So there’s outrage over cheap beer! Says who?
It appears our appointed moral, and healthy lifestyle guardians are on the warpath again. This time it’s about the discount chain Aldi’s offering cheap booze. Apparently under statist logic, being able to buy booze at lower prices is bad for us, and we need to have extra taxes to keep us on the straight and narrow:
The state's licensing authority has shrugged off warnings against selling super-cheap alcohol in supermarkets to give Aldi the green light for 34 outlets to stock beer for $1 a can and wine for as little as $2.25 a litre.This comes from the people who have given us plain packaging on cigarettes, demanding the same for alcohol, want extra taxes on convenience food, and want everything they don’t consider good for us either regulated, taxed, prohibited, or censored:
Health officials formally objected to the issuing of the new liquor licences, particularly in some regional and rural areas, insisting the increased access will "contribute to further alcohol-related harm and negative health outcomes."
… The alcohol will be sold unrefrigerated in a separate space to the grocery aisles although shoppers will be able to also use the liquor area check-out to purchase non-alcohol items.
Beer prices at Aldi stores start at $8.99 for a six-pack of Smith Clyde Lager to $19.99 for a carton of Storm Brewing Premium Light Beer.

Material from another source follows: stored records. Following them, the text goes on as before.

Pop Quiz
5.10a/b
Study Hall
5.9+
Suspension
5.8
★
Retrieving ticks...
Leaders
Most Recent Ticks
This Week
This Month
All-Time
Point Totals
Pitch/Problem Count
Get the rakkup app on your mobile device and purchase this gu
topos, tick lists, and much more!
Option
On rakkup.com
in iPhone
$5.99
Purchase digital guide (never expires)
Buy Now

Four-litre casks of wine are available for less than $9 and bottles of sherry are sold for under $5.
The Ulladulla and Districts Community Resource Centre also complained to the licensing authority, saying there were already enough outlets "in a low-income area with high unemployment and major alcohol problems, and that another alcohol outlet was not needed."

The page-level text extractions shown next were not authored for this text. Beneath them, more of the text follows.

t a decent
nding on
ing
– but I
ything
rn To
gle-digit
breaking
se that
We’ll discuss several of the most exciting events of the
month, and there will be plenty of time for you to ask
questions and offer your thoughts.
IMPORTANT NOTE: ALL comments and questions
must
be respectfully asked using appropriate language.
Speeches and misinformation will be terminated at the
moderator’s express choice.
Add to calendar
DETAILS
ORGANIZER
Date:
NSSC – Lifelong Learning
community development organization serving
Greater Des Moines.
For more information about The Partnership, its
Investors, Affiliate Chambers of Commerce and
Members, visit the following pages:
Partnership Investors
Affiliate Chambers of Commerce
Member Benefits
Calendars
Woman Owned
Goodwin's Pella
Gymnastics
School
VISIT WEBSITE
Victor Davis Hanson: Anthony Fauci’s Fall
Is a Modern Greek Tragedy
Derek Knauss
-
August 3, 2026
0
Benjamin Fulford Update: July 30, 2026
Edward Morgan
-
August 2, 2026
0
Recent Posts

Aldi has argued that its restrained opening hours compared with traditional bottle shops, and ban on quantity-based promotional offers such as two-for-one deals meant its impact would be negligible.

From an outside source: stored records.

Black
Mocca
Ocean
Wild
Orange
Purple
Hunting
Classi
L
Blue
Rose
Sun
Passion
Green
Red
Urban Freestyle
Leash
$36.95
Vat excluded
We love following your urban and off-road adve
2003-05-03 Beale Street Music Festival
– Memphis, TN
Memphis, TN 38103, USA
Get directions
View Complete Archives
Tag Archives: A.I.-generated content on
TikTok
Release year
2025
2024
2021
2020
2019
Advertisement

The Australians were recently in the news after making the decision to wrap cigarettes in olive-coloured plain packages. With tangible patriotic pride, campaigners claimed this as a world first, and so it is, but it only scratches the surface of the plans Australia’s public-health lobby have in store.
Last week, the Preventative Health Taskforce published a report which, in its words, launched a ‘crackdown’ on drinking, smoking and the eating of ‘energy-dense, nutrient-poor’ food. This report made 122 recommendations, called for 26 new laws and proposed establishing seven new agencies to change the behaviour of Australians. To take just a few examples related to tobacco, the Taskforce called for the price of 30 cigarettes to rise to ‘at least $20’ (£13) by 2013, for a ban on duty-free sales, a ban on vending machines and a ban on smoking in a host of places including multi-unit apartments, private vehicles and ‘outdoors where people gather or move in close proximity’. They even contemplate a ban on filters and the prohibition of additives that enhance the palatability of cigarettes.
As in so many countries, Australia’s anti-smoking campaign has acted as a Trojan horse in the effort to fundamentally change the relationship between citizen and state. By no means does it end with tobacco. The Taskforce also wants to ban drinks advertising during programmes that are watched by people under 25 – a category so broad as to include virtually every programme – and calls for graphic warnings similar to those now found on cigarette packs to be put on bottles of beer. It also wants the government to establish ‘appropriate portion sizes’ for meals, to tax food that is deemed unhealthy and to hand out cash bonuses to those who meet the state’s criteria of a healthy lifestyle.
They forget that alcohol is cheap and easy to make at home. I'll have to dig that still out.